Not all of the real estate from nursery rhymes and fairy tales is created equal.
Peter Peter Pumpkin Eater's bright-orange abode, where he keeps his Marie Antoinette look-alike wife, is so light that one person easily rolled it into place on a recent workday at Clark's Elioak Farm in Ellicott City.
Even the Gingerbread House that Hansel and Gretel long ago discovered on a trek through the forest slid easily off a flatbed truck, with just a few pairs of hands and a two-by-four guiding it to its cozy resting spot amid the white pines.
But the Rock-A-Bye-Baby Tree - a 19-foot-high behemoth on whose bough the cradle will forever await its calamitous fate - is being repaired on location at the farm after being moved there in three sections in late 2007. Unlike its fiberglass or wood-frame counterparts, the weighty trunk is constructed of cement.
As the 22-acre farm prepares for its annual April 1 opening, the last of the beloved remnants of the Enchanted Forest storybook theme park are being readied and coaxed into place on the Clark property at the northwest corner of Centennial Lane and Route 108.
"It's just been the most incredible project," said Martha Clark, farm owner and daughter of the late James Clark, a longtime state senator who placed the 420-acre parcel in agricultural preservation in the 1980s.

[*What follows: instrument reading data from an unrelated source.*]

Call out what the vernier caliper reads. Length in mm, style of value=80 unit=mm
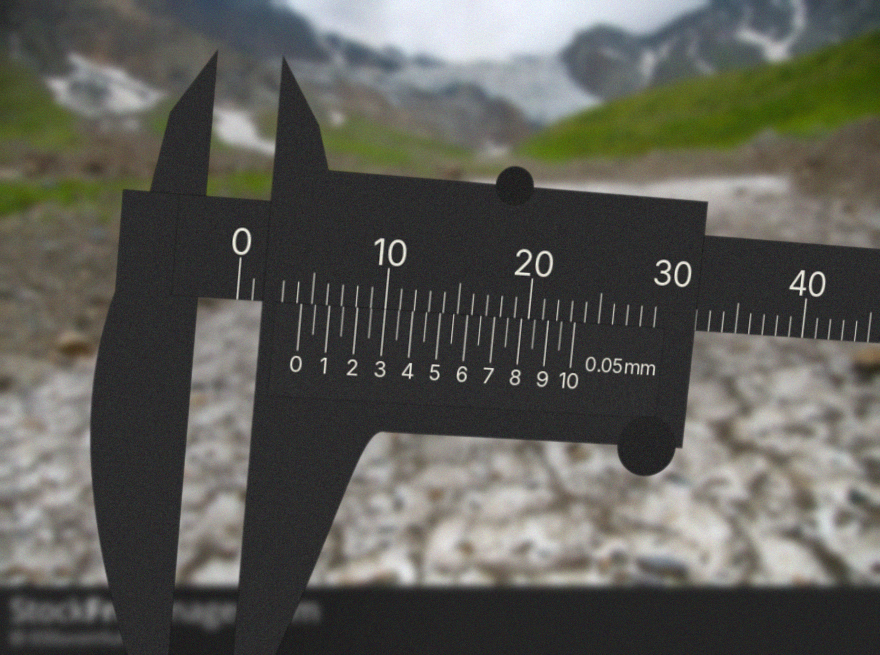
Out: value=4.3 unit=mm
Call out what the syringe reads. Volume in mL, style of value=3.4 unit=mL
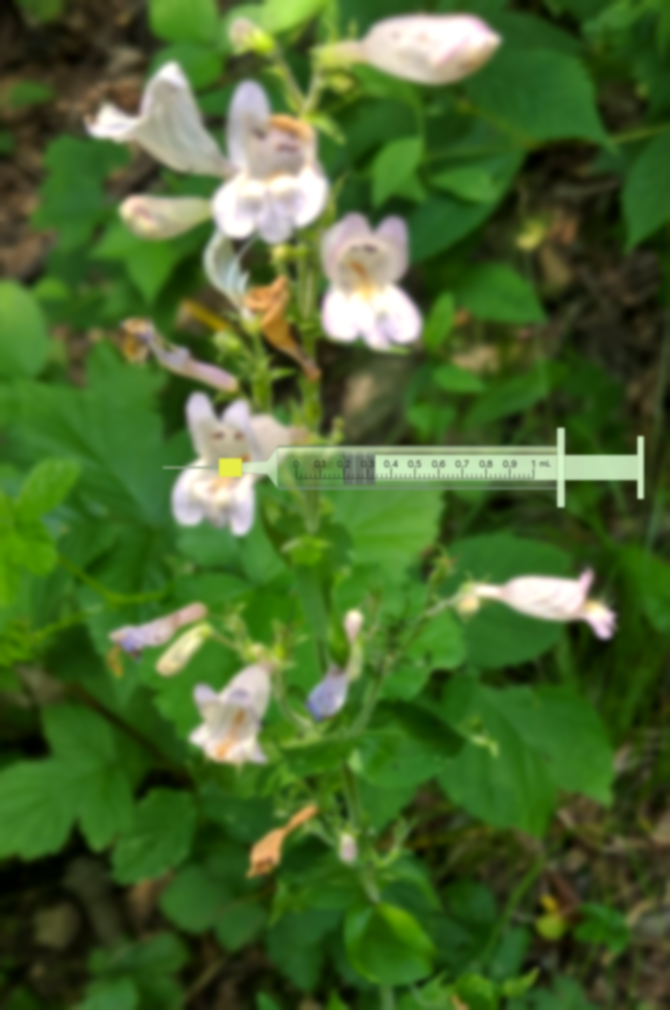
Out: value=0.2 unit=mL
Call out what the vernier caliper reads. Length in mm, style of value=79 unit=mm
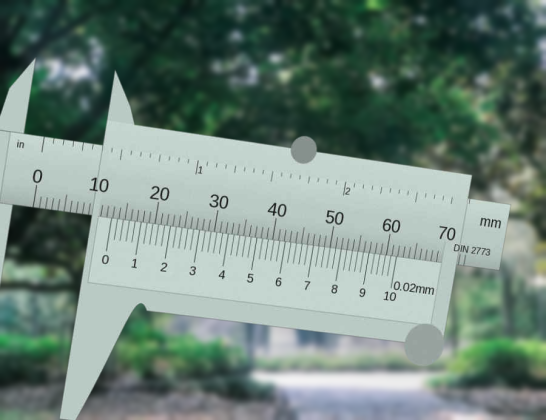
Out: value=12.8 unit=mm
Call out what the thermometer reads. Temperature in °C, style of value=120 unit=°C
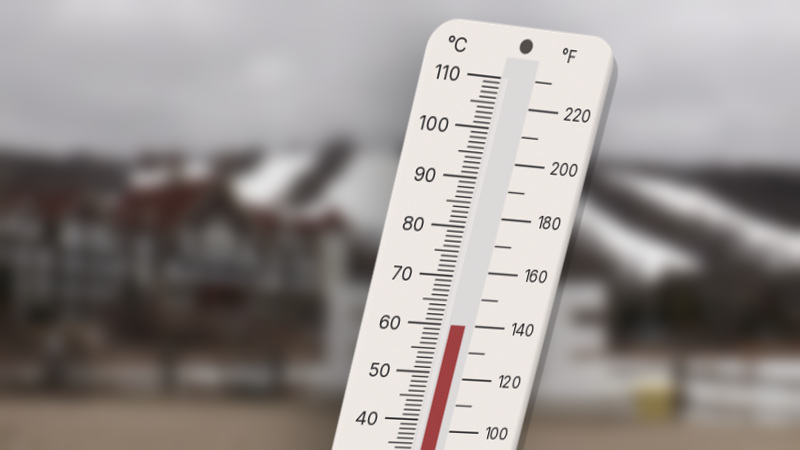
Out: value=60 unit=°C
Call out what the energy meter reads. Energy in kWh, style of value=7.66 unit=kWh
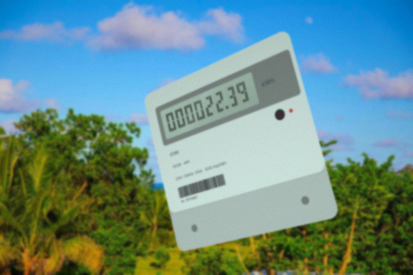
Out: value=22.39 unit=kWh
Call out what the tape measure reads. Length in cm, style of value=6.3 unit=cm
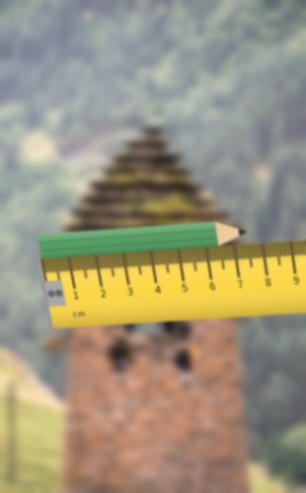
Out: value=7.5 unit=cm
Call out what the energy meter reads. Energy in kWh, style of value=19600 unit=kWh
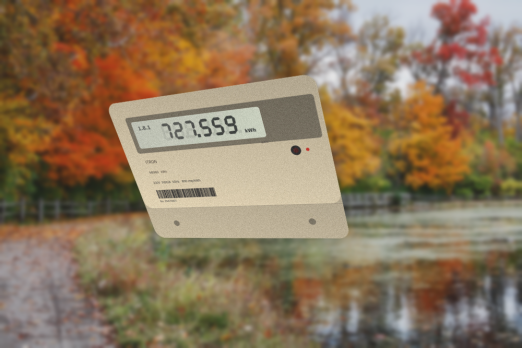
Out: value=727.559 unit=kWh
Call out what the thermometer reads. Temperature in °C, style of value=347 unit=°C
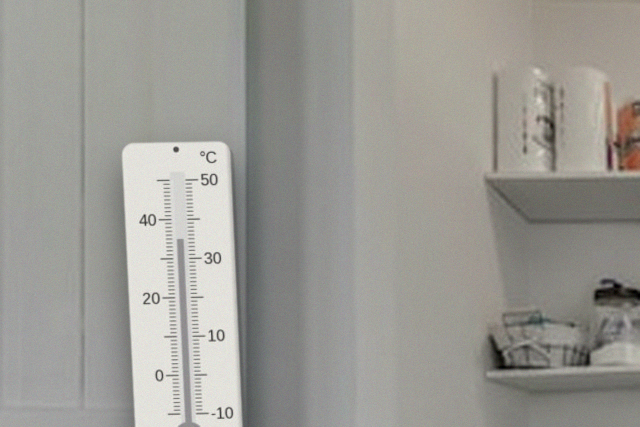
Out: value=35 unit=°C
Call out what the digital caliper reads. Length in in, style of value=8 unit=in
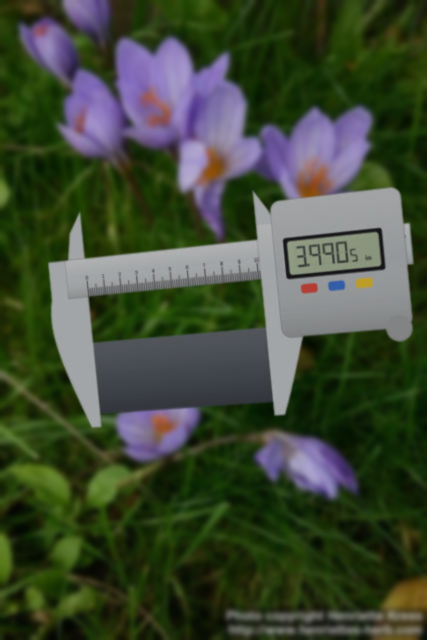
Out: value=3.9905 unit=in
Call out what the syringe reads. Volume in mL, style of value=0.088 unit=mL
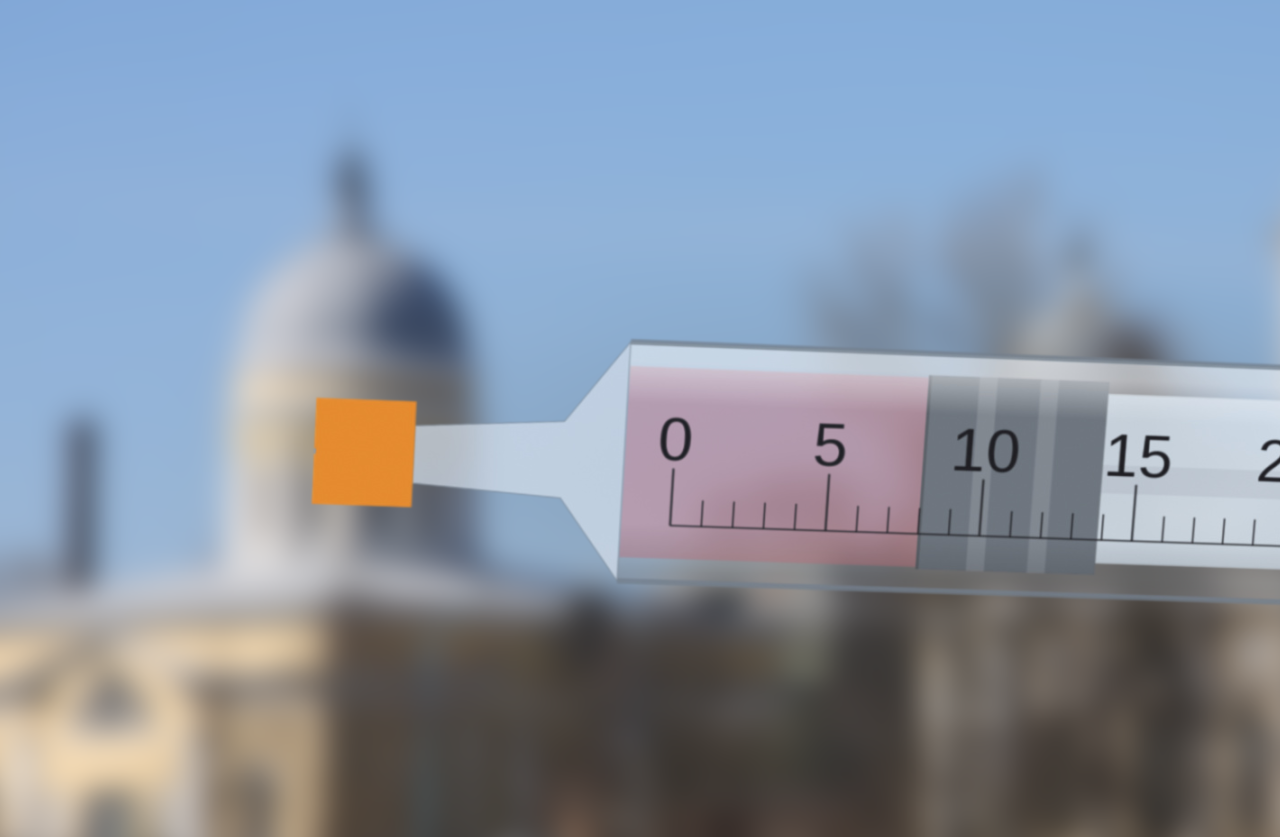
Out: value=8 unit=mL
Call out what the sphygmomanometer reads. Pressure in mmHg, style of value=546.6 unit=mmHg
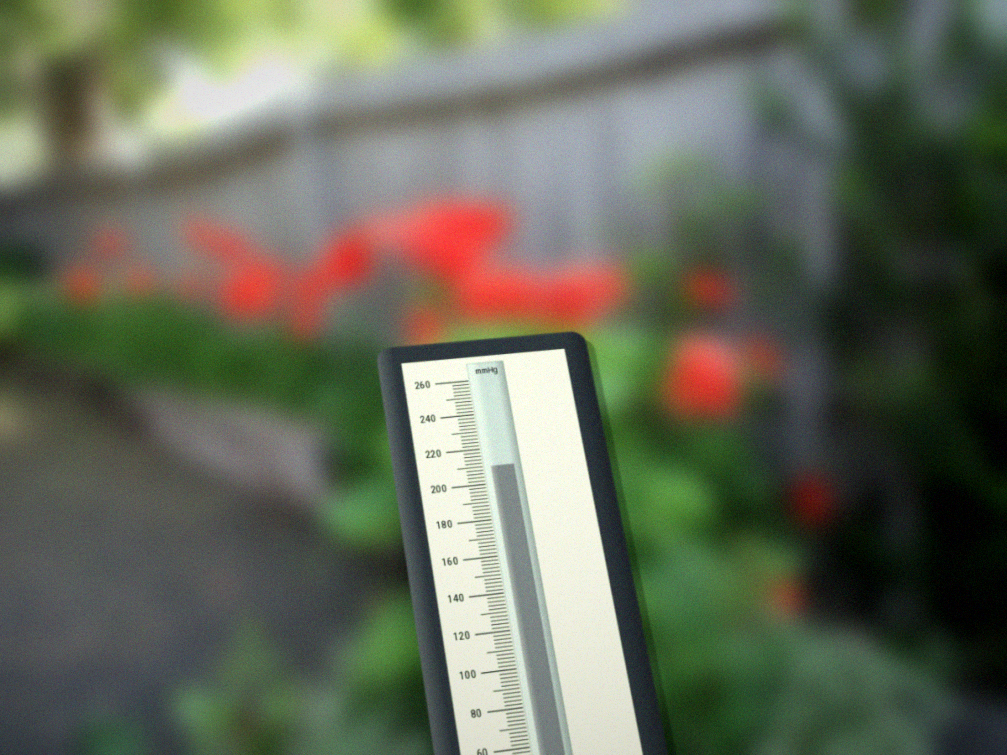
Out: value=210 unit=mmHg
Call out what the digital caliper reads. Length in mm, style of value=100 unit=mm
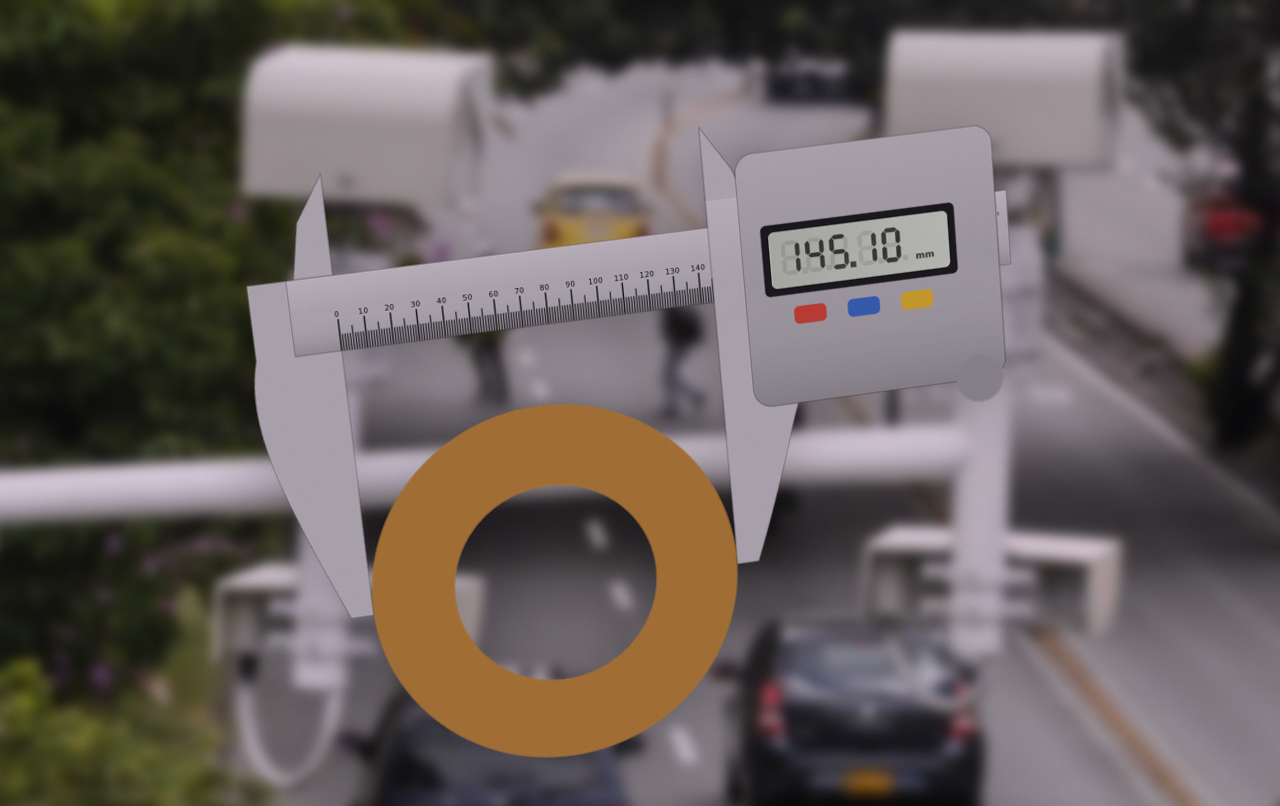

An additional 120 acres, also in preservation, is owned by her brother, Jamie Clark.
But there's a new twist to the evolving display of nostalgia at the Clark property, which opened its petting farm in 2002 and averages 80,000 visitors annually.
The recent additions are taking up residence in the new Enchanted Forest Farm Maze, a 14-station feature that Clark dreamed up when surveying what was to be a cut-your-own Christmas tree area.
Deer had nibbled some of the evergreen specimens to death, others had been nicked by mower blades and still others had grown too tall for holiday use, Clark said. As she walked through the pines one day, Clark realized there was a natural, serpentine path that could be followed through the 1 1/4 -acre plot with enough space to park some of the last amusement park pieces at its bends and turns.
"It just dawned on me that we could create this for visitors," Clark said. "There will be an activity booklet with questions you can only answer if you go through the maze."
When the petting farm opens Wednesday, there will be more than 30 figures and structures from the Enchanted Forest scattered across its fields.